**The task:** Render every line of the data below as a JSON array of strings, one string per line, omitting any blank lines.
------------------------------------------------------------------------
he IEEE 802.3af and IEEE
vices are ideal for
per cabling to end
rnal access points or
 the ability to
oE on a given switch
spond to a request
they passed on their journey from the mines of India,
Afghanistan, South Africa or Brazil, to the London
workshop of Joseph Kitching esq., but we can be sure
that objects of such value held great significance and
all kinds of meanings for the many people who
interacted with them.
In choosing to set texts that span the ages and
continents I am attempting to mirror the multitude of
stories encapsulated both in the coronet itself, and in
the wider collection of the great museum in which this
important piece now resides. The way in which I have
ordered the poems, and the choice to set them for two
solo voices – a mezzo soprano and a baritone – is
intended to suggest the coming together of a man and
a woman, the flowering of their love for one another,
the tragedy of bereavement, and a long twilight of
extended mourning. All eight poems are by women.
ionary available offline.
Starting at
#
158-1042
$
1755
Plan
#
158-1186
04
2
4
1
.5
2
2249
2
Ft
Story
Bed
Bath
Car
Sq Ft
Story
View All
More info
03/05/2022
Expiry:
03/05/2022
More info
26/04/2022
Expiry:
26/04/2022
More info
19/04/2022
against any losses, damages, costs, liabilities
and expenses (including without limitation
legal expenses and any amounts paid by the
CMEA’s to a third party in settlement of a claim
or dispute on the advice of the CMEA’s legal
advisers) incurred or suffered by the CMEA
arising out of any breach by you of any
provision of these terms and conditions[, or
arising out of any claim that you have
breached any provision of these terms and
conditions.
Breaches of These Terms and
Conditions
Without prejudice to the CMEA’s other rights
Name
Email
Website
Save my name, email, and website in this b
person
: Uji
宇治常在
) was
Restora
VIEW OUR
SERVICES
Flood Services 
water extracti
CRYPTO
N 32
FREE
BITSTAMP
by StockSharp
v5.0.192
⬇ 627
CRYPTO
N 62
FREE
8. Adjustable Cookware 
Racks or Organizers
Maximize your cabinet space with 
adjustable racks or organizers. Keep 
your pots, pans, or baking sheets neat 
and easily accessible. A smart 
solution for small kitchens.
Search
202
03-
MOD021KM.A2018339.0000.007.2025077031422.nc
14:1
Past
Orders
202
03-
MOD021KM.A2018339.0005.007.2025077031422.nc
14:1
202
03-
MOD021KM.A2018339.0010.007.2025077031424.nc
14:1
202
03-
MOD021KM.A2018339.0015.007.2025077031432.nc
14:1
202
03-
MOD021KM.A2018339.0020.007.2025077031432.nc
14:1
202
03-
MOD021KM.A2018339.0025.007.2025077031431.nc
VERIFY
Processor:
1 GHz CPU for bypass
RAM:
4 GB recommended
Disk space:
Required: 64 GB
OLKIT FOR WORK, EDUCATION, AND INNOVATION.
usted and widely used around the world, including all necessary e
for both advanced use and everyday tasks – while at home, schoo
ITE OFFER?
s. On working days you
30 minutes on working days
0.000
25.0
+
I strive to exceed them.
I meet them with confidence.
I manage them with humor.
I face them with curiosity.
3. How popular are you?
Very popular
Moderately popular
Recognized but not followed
------------------------------------------------------------------------
**Expected output:**
[
  "he IEEE 802.3af and IEEE",
  "vices are ideal for",
  "per cabling to end",
  "rnal access points or",
  " the ability to",
  "oE on a given switch",
  "spond to a request",
  "they passed on their journey from the mines of India,",
  "Afghanistan, South Africa or Brazil, to the London",
  "workshop of Joseph Kitching esq., but we can be sure",
  "that objects of such value held great significance and",
  "all kinds of meanings for the many people who",
  "interacted with them.",
  "In choosing to set texts that span the ages and",
  "continents I am attempting to mirror the multitude of",
  "stories encapsulated both in the coronet itself, and in",
  "the wider collection of the great museum in which this",
  "important piece now resides. The way in which I have",
  "ordered the poems, and the choice to set them for two",
  "solo voices – a mezzo soprano and a baritone – is",
  "intended to suggest the coming together of a man and",
  "a woman, the flowering of their love for one another,",
  "the tragedy of bereavement, and a long twilight of",
  "extended mourning. All eight poems are by women.",
  "ionary available offline.",
  "Starting at",
  "#",
  "158-1042",
  "$",
  "1755",
  "Plan",
  "#",
  "158-1186",
  "04",
  "2",
  "4",
  "1",
  ".5",
  "2",
  "2249",
  "2",
  "Ft",
  "Story",
  "Bed",
  "Bath",
  "Car",
  "Sq Ft",
  "Story",
  "View All",
  "More info",
  "03/05/2022",
  "Expiry:",
  "03/05/2022",
  "More info",
  "26/04/2022",
  "Expiry:",
  "26/04/2022",
  "More info",
  "19/04/2022",
  "against any losses, damages, costs, liabilities",
  "and expenses (including without limitation",
  "legal expenses and any amounts paid by the",
  "CMEA’s to a third party in settlement of a claim",
  "or dispute on the advice of the CMEA’s legal",
  "advisers) incurred or suffered by the CMEA",
  "arising out of any breach by you of any",
  "provision of these terms and conditions[, or",
  "arising out of any claim that you have",
  "breached any provision of these terms and",
  "conditions.",
  "Breaches of These Terms and",
  "Conditions",
  "Without prejudice to the CMEA’s other rights",
  "Name",
  "Email",
  "Website",
  "Save my name, email, and website in this b",
  "person",
  ": Uji",
  "宇治常在",
  ") was",
  "Restora",
  "VIEW OUR",
  "SERVICES",
  "Flood Services ",
  "water extracti",
  "CRYPTO",
  "N 32",
  "FREE",
  "BITSTAMP",
  "by StockSharp",
  "v5.0.192",
  "⬇ 627",
  "CRYPTO",
  "N 62",
  "FREE",
  "8. Adjustable Cookware ",
  "Racks or Organizers",
  "Maximize your cabinet space with ",
  "adjustable racks or organizers. Keep ",
  "your pots, pans, or baking sheets neat ",
  "and easily accessible. A smart ",
  "solution for small kitchens.",
  "Search",
  "202",
  "03-",
  "MOD021KM.A2018339.0000.007.2025077031422.nc",
  "14:1",
  "Past",
  "Orders",
  "202",
  "03-",
  "MOD021KM.A2018339.0005.007.2025077031422.nc",
  "14:1",
  "202",
  "03-",
  "MOD021KM.A2018339.0010.007.2025077031424.nc",
  "14:1",
  "202",
  "03-",
  "MOD021KM.A2018339.0015.007.2025077031432.nc",
  "14:1",
  "202",
  "03-",
  "MOD021KM.A2018339.0020.007.2025077031432.nc",
  "14:1",
  "202",
  "03-",
  "MOD021KM.A2018339.0025.007.2025077031431.nc",
  "VERIFY",
  "Processor:",
  "1 GHz CPU for bypass",
  "RAM:",
  "4 GB recommended",
  "Disk space:",
  "Required: 64 GB",
  "OLKIT FOR WORK, EDUCATION, AND INNOVATION.",
  "usted and widely used around the world, including all necessary e",
  "for both advanced use and everyday tasks – while at home, schoo",
  "ITE OFFER?",
  "s. On working days you",
  "30 minutes on working days",
  "0.000",
  "25.0",
  "+",
  "I strive to exceed them.",
  "I meet them with confidence.",
  "I manage them with humor.",
  "I face them with curiosity.",
  "3. How popular are you?",
  "Very popular",
  "Moderately popular",
  "Recognized but not followed"
]